(Passage)
A new translation of Crime and Punishment is soon to be released through Penguin. Will it be good?

>> No.6761648

Looks like a comic book cover

>> No.6761659

not a fan of that cover

>> No.6761690
File: 20 KB, 251x450, euphorb1[1].jpg [View same] [iqdb] [saucenao] [google]
6761690

>>6761598
i think it's already out, although i haven't read it, and i've never seen it discussed

>>6761648
>>6761659
simply euphorbic

>> No.6761693

>>6761598
>In early July, in exceptional heat, towards evening, a young man left the garret he was renting in S----y Lane, stepped outside, and slowly, as if in two minds, set of towards K----n Bridge.
So fucking terrible.

>> No.6761722

>On an exceptionally hot evening early in July a young man came out of the garret in which he lodged in S. Place and walked slowly, as though in hesitation, towards K. Bridge.
(End Passage)
(Data for analysis)
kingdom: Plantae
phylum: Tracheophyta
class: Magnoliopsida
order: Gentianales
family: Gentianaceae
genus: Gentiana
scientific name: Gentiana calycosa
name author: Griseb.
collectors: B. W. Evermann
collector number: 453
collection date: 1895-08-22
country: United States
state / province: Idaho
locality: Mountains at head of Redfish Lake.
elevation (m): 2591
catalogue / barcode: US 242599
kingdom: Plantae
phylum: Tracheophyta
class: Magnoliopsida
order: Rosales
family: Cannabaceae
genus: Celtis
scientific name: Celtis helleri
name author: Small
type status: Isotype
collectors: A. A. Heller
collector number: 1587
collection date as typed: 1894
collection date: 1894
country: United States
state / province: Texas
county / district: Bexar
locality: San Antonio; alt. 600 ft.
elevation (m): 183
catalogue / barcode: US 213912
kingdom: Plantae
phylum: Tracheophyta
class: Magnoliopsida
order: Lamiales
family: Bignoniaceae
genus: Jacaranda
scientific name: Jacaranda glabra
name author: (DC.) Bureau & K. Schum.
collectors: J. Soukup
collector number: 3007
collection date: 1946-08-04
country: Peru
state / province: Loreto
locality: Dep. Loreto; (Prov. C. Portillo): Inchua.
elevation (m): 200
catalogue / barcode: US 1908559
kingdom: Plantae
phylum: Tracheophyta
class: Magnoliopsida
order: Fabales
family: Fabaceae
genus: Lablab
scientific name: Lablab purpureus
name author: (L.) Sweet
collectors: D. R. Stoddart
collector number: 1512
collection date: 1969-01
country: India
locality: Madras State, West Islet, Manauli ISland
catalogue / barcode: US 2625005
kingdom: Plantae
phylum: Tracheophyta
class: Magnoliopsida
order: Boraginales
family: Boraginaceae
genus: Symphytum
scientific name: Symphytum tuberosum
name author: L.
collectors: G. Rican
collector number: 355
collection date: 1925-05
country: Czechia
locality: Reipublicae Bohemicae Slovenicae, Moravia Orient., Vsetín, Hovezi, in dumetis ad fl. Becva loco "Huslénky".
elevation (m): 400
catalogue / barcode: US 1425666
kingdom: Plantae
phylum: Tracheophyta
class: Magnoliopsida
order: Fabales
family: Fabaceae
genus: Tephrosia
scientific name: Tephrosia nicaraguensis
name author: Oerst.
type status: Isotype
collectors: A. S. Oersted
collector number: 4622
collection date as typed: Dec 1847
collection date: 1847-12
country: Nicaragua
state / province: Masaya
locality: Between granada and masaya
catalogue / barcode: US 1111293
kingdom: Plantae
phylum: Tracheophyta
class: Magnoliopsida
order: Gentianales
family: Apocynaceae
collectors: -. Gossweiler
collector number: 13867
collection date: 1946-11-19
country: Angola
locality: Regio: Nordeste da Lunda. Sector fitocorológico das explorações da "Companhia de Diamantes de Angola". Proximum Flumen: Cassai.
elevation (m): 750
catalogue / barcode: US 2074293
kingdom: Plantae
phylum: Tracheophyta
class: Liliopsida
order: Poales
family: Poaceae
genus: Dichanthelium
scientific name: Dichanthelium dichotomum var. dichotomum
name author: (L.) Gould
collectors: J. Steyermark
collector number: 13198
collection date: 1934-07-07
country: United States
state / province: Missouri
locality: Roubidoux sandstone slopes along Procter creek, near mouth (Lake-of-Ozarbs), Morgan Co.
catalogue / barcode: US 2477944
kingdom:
(End Data for analysis)
**Problem set:**
a: Which post numbers appear after "No." in the Crime and Punishment thread? List every one.
b: Can you quote the Crime and Punishment thread word for word, everything from "So fucking terrible." down to "towards K. Bridge."?
c: What comes next in the Crime and Punishment thread? Continue it from its last line.

**Task answers:**
a: No.6761648, No.6761659, No.6761690, No.6761693, No.6761722

b:
So fucking terrible.

>> No.6761722

>On an exceptionally hot evening early in July a young man came out of the garret in which he lodged in S. Place and walked slowly, as though in hesitation, towards K. Bridge.

c:
Garnett for comparison.

>> No.6761724

holy shit can people not just translate stuff that hasn't yet been translated rather than doing the ten millionth version of something that everyone's read already

>> No.6761741
File: 53 KB, 524x542, 1413701354668.jpg [View same] [iqdb] [saucenao] [google]
6761741

>>6761598
>Will it be good?

>> No.6761744

>At the beginning of July, during an extremely hot spell, towards evening, a young man left the closet he rented from tenants in S---y Lane, walked out to the street, and slowly, as if indecisively, headed for the K---n Bridge.
Pevear and Volokhonsky. Which one /lit/?

>> No.6761750

>>6761693
Was he in heat? Is he a cat?

>> No.6761758
File: 172 KB, 500x470, toastoyevsky.jpg [View same] [iqdb] [saucenao] [google]
6761758

>>6761744
>closet
maybe it's just what i'm used to and not even what dosty was going for, but garret is so much more evocative

>> No.6761769

>>6761724
to make money

>> No.6761778

>>6761724
For some reason Americans in particular have a raging hard-on for Dostoevsky and Tolstoy, even more so than most literate Russians.

>> No.6761839

>>6761722
There is absolutely nothing wrong with the Garnett translation of this book.